To understand how to create compelling compositions in landscape photography, you should first look at the lines in the scene. The lines are the structure of the image and, if you study the classic artists in history, most started their masterpieces by sketching a pen and ink drawing to establish the structure of the painting rather than focusing on the details, which would come later. Where you place the lines in your photograph will determine if you create a successful composition or not.
During my recent workshops in the Peak District and Yorkshire Dales using lines became a major part of many images. One morning, we climbed up overlooking Winnats Pass leading into the Hope Valley. The road through the pass made an ideal leading line coming in from the lower left corner stretching through to the misty valley. At that time of the morning, there was a lot of traffic through the pass with people going to work so I made use of the car lights by exposing just over a minute using a 6-stop ND filter. I made another exposure for the sky and combined these in Lightroom.

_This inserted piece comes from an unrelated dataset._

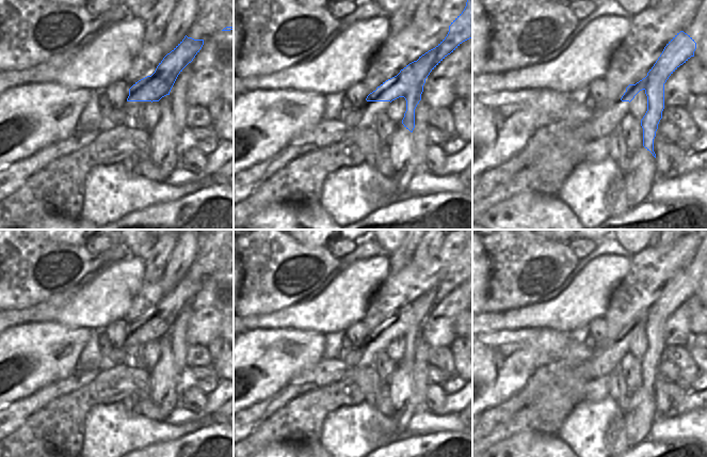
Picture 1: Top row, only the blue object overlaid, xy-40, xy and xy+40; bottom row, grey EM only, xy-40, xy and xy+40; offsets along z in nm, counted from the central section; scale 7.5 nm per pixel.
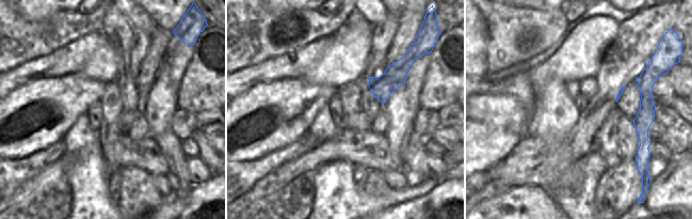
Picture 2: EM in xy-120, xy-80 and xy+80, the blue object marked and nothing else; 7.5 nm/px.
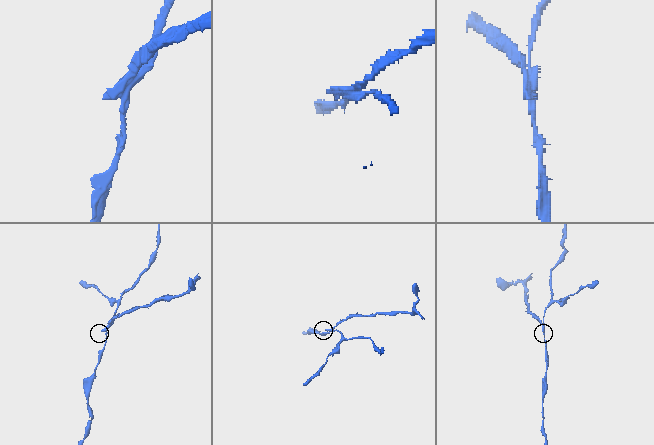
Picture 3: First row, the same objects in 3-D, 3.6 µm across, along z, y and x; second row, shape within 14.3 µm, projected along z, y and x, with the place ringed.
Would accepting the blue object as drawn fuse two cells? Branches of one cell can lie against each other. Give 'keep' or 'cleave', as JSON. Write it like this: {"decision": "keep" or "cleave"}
{"decision": "cleave"}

One day we hiked up to photograph a gritstone rock formation called the Salt Cellar and along the way there were so many images jumping out at us. An obvious leading line was the footpath, but what caught my eye was the way the clouds mimicked the shape of the path. A polarising filter helped to accentuate the clouds.
On to the Yorkshire Dales. I wanted to take the guys to a location that I photographed back in 1998, mainly because of the S-shaped road and barn, but also to see if it had changed much in that time. It was nice to see the barn was still there. A tight composition concentrating just on the snake-like line moving through the frame ending at the stone barn makes the image. Including anymore of the landscape around it would weaken the composition.
One of the evocative features of the Yorkshire Dales are the trees growing out of the limestone pavement. The much-photographed tree at Malham is an easy subject as it’s just a short walk from the road. Another 4 am rise to get to this location before sunrise was worth it as these clouds drifted over. Unfortunately, they didn’t light up any more than this, but I used the subtle lines of the limestone pavement leading in from the lower left corner of the frame and the line of the illuminated cloud leading to the tree. It helped that from this position, the tree naturally leans into the frame.
A more challenging hike that looks worse than it really is, was the hike to the top of Twistleton Scar near Ingleborough. There are several wind-blown hawthorn trees to choose from, but this was my favourite. I first positioned the sun behind the tree to create a sunburst, but even though the strong lines of the silhouetted tree make a strong image I wanted to create a completely different image by utilising the lines in the clouds. I moved around to the side to capture the beautiful side-lighting using a polarising filter to bring out the lines of the clouds that seem to emanate from the tree. This composition only works by placing the tree in the middle of the frame so the lines are symmetrical.